画像出典:いずれも東京都薬用植物園にて筆者撮影 科名:キンバイザサ科キンバイザサ属 学名:Curculigo capitulata 原産地:熱帯アジア~オーストラリア 生態:多年草 熱帯アジアからオーストラリアにかけての地域が原産の大型の多年草で、熱帯地域では庭園の下草として植えられるほか、熱帯以外の地域では温室で栽培される。 わが国には明治時代に渡来したといわれるが、幕末の本草学者・山本渓愚の著書『本草写生図譜』に乾燥標本でなく生きた植物体の図版がみられることから、渡来時期を幕末とみなすことができる。 茎が目立たず、地面から大きな葉が出ているような見た目である。葉の全長は1m内外、幅が15㎝程の長披針形で、わが国の庭園でしばしばお目にかかるハランの葉を大きくしたような見た目である。 草姿は同属のクルクリゴに似ているが、オオキンバイザサの方が葉が細長くて葉柄の毛がやや多いことと、花序の柄が明らかで首を垂れるようになること、また果実がクルクリゴのそれより丸みを帯びている点で区別する。 夏に根生葉の基部近くにまとまって6枚の花被片からなる黄色い花を咲かせる。おしべは6個あり、葯の部分で合着して、めしべを囲むようになる。 現地では葉から繊維をとり利用する。果実は後述するクルクリゴとは異なり、味がないため利用しない。 曾てはユリ科に分類されていたが、現在はAPG分類によりキンバイザサ科に分類されている。
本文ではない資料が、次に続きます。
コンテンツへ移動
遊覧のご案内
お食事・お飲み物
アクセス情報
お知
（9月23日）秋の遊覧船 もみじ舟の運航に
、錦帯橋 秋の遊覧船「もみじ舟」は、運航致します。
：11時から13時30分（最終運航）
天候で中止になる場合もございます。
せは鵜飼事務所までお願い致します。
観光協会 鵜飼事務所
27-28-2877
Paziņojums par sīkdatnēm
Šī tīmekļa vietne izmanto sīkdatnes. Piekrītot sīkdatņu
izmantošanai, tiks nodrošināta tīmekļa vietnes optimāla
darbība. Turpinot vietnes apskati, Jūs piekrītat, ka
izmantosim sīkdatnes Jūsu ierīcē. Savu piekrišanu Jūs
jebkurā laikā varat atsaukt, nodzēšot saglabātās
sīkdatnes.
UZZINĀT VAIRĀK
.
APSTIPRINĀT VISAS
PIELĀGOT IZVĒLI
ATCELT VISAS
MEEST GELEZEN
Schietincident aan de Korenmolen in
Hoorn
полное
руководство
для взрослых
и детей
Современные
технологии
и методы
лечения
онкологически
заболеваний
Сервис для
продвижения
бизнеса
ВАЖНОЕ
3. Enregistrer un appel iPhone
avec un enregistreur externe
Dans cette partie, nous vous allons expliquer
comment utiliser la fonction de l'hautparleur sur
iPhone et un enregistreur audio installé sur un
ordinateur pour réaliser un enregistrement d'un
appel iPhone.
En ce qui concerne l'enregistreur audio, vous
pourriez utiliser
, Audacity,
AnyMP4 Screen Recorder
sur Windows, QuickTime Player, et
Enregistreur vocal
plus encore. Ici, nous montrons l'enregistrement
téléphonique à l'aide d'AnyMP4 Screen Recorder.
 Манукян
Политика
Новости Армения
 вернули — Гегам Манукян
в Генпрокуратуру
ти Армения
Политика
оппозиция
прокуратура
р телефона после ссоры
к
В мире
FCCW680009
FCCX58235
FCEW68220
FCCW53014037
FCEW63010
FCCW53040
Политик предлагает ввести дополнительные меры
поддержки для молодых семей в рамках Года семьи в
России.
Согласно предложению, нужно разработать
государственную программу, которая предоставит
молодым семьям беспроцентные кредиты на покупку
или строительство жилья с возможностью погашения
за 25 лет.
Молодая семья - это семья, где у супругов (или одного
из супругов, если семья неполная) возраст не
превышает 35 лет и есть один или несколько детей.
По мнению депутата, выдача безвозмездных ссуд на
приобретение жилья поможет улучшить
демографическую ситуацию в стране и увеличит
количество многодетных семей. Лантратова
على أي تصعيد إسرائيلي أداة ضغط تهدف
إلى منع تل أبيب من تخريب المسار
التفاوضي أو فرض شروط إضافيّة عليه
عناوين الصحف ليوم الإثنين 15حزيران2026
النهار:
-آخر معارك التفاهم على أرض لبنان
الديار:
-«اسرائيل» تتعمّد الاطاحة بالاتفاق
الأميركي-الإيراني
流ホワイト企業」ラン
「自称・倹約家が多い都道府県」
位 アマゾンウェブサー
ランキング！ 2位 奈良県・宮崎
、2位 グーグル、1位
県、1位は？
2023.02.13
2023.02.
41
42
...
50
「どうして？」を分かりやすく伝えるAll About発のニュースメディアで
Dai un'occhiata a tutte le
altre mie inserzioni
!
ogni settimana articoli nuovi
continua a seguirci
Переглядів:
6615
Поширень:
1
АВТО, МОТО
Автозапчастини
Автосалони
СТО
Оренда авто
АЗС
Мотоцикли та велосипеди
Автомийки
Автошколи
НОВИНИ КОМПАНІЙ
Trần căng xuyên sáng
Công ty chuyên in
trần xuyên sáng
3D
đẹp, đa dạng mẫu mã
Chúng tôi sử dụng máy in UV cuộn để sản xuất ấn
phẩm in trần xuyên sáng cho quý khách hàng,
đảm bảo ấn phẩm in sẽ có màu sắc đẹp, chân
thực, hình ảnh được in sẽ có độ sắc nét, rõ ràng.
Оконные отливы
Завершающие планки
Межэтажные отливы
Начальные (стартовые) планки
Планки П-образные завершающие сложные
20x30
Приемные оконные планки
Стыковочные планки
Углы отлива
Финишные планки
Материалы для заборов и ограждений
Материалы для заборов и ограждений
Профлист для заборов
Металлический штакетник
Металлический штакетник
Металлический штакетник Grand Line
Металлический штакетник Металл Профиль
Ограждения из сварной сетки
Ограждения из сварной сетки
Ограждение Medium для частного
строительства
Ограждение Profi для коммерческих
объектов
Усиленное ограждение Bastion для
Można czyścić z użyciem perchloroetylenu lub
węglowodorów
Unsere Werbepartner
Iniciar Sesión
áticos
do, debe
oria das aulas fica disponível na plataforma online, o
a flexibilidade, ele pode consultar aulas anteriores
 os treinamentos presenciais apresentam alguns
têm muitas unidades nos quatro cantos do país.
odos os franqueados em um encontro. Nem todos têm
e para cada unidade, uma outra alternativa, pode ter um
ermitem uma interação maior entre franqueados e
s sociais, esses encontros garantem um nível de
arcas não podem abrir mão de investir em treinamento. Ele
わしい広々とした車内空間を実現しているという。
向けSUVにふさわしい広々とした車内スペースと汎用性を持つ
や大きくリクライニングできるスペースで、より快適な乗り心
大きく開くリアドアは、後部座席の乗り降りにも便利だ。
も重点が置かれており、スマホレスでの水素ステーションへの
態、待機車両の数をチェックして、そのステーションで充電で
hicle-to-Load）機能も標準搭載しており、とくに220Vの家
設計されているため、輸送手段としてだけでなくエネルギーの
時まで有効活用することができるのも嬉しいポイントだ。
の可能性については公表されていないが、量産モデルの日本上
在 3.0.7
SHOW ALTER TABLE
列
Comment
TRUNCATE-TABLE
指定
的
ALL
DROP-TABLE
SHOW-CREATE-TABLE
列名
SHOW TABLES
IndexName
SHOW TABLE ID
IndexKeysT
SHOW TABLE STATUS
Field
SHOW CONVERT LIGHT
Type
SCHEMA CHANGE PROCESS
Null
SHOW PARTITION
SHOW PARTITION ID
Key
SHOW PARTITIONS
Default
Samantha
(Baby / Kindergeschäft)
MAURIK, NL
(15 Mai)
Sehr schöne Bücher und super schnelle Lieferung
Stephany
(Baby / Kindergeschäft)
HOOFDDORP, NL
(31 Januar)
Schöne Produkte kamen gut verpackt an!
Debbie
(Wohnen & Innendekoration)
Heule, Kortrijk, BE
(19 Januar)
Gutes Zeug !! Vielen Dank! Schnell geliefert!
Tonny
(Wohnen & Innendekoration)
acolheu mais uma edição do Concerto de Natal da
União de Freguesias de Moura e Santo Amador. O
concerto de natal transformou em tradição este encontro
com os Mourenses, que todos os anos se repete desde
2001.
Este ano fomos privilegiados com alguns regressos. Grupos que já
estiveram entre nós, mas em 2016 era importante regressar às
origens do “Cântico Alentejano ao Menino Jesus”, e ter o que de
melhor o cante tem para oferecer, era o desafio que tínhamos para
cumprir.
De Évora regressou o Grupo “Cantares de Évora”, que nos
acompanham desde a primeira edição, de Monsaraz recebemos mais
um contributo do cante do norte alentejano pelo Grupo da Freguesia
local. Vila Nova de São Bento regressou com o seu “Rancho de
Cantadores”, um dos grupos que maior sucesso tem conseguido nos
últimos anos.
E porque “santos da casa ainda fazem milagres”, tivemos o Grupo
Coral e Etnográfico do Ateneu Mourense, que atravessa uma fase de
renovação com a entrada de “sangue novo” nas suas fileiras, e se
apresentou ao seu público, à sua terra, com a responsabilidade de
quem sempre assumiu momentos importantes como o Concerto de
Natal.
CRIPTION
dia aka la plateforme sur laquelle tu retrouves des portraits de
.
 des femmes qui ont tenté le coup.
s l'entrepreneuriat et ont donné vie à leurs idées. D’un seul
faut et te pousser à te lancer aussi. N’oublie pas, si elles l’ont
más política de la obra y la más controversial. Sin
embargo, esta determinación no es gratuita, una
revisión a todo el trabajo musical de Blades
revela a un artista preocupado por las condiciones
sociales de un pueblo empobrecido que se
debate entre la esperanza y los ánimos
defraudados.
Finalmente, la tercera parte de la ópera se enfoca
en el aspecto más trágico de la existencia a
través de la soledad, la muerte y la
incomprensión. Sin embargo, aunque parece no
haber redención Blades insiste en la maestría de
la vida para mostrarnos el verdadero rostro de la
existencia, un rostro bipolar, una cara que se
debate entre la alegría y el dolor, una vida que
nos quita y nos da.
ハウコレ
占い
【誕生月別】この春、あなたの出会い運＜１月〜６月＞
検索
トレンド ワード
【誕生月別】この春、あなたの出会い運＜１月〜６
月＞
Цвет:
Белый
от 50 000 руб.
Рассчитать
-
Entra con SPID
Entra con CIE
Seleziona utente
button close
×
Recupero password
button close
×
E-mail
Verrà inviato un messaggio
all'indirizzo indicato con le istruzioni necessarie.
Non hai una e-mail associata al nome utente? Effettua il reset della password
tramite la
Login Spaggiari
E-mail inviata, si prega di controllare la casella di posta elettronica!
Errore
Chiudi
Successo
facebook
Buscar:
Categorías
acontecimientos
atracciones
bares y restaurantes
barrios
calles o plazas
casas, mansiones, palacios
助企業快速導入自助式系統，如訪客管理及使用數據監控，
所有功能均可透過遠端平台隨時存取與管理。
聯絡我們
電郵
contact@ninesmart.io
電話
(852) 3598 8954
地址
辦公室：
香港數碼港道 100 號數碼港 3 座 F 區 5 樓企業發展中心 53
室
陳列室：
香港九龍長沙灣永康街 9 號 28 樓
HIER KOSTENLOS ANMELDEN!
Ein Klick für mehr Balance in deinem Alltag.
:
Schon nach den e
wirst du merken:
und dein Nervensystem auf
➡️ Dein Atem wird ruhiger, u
画像出典:https://commons.wikimedia.org/wiki/File:Molineria_latifolia.JPG 著作者:Patrice78500(Public domain) 草姿はオオキンバイザサに似るが、葉がやや丸くなることと、花序の柄があまり目立たないことで区別する。花を咲かせる時期も、花の形状もオオキンバイザサに似ているが、花序の柄は明らかではない。 花の後につける果実は白く熟し、ラッキョウのような形状で、内部に黒い球形の小さな種子がいくつか入っていて、「ネオクリン」と呼ばれる甘味成分が含まれている。 この成分は、それ自身も甘味を示すが、それだけでなく、クルクリゴの果実を食してしばらくは「水を甘く感じさせる作用」をもつ。この効果はしばらく続くので、ダイエットへの効果が期待されるが、本種の果実を食してから酒類を飲むと、甘いジュースを何倍も飲んでいるかのような心地になって何杯も飲んでしまうことがあるから、もしこの果実が手に入って試食する機会ができた場合には、酒を飲む前には食さない方が賢明である。